Add floating point math support #179

ajcord · 2017-06-26T02:58:15Z

It's not finished yet, but I think it's time this started to get reviewed. I stuck to relatively basic operations on floating points and left the rest to userspace. As far as I can tell, besides some non-critical issues with fptostr, the only major issue currently is adding negative numbers. That being said, my testing has not been exhaustive.

Here is what's done:

String/integer to FP conversion
FP to string conversion
Loading common constants
Addition of positive numbers
Multiplication/division by powers of ten only
Logical operators (and, or, xor, not)
Negation, absolute value
Comparison, min, max
Integer and fractional part
Random number generation

Here is what's left to do, ranked by how important I think it is:

Adding negative numbers (i.e. subtraction)
Multiplication and division
Roots/powers
Logarithms
Trigonometry
Any other miscellaneous math operations
Conversion to and from IEEE 754 floats/doubles

Hopefully it's up to par in terms of style and efficiency.
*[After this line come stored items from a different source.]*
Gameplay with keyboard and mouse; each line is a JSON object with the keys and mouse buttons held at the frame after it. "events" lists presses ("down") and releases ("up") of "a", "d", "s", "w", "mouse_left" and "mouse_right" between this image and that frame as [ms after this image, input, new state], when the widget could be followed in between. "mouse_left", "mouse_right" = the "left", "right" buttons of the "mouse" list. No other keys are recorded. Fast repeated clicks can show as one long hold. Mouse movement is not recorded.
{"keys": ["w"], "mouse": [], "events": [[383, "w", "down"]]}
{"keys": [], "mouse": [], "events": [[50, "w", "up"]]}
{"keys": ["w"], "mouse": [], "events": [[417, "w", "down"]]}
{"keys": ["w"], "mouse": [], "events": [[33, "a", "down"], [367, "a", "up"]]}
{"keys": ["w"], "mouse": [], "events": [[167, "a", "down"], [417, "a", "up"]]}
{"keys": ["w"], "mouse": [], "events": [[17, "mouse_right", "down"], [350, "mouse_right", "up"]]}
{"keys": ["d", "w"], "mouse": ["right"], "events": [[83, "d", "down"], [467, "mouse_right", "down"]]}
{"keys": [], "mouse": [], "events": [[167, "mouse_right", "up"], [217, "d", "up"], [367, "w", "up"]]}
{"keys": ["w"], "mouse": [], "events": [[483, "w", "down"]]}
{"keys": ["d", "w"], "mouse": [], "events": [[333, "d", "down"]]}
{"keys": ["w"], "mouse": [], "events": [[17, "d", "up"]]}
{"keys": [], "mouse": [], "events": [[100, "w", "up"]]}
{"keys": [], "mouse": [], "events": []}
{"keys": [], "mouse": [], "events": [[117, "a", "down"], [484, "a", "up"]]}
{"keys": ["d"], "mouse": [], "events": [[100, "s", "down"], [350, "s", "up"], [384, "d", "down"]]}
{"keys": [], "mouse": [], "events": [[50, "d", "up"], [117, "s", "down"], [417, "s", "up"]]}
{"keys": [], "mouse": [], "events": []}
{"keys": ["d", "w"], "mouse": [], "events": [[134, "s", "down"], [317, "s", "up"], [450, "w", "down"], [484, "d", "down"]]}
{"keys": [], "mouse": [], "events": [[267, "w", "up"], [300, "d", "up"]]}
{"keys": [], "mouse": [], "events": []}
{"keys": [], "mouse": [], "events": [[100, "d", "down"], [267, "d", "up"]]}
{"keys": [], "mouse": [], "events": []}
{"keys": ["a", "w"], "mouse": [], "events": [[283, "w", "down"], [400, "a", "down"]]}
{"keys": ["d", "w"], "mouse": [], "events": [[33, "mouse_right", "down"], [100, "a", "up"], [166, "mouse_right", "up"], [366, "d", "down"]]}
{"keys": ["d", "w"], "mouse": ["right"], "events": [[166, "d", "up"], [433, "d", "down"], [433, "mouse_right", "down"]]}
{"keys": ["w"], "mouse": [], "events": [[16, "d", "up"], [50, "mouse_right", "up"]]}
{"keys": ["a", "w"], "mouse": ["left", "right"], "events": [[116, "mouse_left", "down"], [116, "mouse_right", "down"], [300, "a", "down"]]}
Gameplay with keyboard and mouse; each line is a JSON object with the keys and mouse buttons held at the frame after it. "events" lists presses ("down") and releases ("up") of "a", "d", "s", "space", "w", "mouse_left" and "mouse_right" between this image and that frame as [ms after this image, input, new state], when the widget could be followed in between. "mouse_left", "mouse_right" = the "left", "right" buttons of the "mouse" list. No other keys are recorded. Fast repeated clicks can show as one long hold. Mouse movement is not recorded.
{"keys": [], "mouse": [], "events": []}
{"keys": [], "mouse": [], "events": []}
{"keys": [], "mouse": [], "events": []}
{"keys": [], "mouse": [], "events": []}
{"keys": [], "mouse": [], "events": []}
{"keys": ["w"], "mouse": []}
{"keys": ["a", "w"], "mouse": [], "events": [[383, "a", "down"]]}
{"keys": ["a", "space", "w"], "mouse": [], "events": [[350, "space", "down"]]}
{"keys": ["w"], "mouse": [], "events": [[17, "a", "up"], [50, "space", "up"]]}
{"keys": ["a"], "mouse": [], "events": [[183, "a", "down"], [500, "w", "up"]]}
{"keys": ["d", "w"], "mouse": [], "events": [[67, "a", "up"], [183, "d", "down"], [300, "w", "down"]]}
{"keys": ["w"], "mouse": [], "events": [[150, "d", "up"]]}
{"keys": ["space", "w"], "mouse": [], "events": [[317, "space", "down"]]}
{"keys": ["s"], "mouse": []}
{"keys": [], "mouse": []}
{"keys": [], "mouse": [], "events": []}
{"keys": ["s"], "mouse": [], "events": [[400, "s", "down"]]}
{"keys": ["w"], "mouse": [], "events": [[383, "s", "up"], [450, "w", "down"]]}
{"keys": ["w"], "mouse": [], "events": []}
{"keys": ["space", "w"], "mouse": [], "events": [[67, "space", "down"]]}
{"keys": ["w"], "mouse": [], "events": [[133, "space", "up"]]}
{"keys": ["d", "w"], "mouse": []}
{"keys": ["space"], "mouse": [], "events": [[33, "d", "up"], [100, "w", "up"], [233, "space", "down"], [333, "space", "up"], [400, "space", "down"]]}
I'm not super experienced with Z80, so some portions can get a bit ugly (mostly fptostr and fpAdd).

Feel free to let me know about any problems you find, but my availability is going to decrease over the next few weeks. I will no longer be able to contribute in about a month (but should still be able to answer questions about my code). Ideally, someone else will take over to flesh out the rest.

Uses an encoding similar to TI-OS but with fewer flags.

Addition is currently just standard BCD addition on the mantissa. Still need to work on handling signs, exponents, and overflows.

Only 1 bug away from addition being able to handle signed operands

I’ve tested several cases I can think of, but it should really get tested more thoroughly.

Now using a single rld instruction instead of multiple sla instructions. Also now formally assumes the destination is zeroed, which it previously only partially did.

fpAdd can now correctly add two positive numbers that have the same exponent.

The code is rather ugly, but it appears to work. I’ll try to come back to this section at some point to clean it up.

Would like to implement display options instead of always using scientific notation, but this works fine for testing.

Currently very buggy and ugly.

Also combines scientific notation processing with normal processing to share code. Should probably move away from using IX now since it’s slow.

Correctly rounds 3.1415926535897 to 3.141592654, but crashes on variations like 0.1415926535897, 11.1415926535897.

Too much work for not much gain at this point. Also fixed the crashing bug.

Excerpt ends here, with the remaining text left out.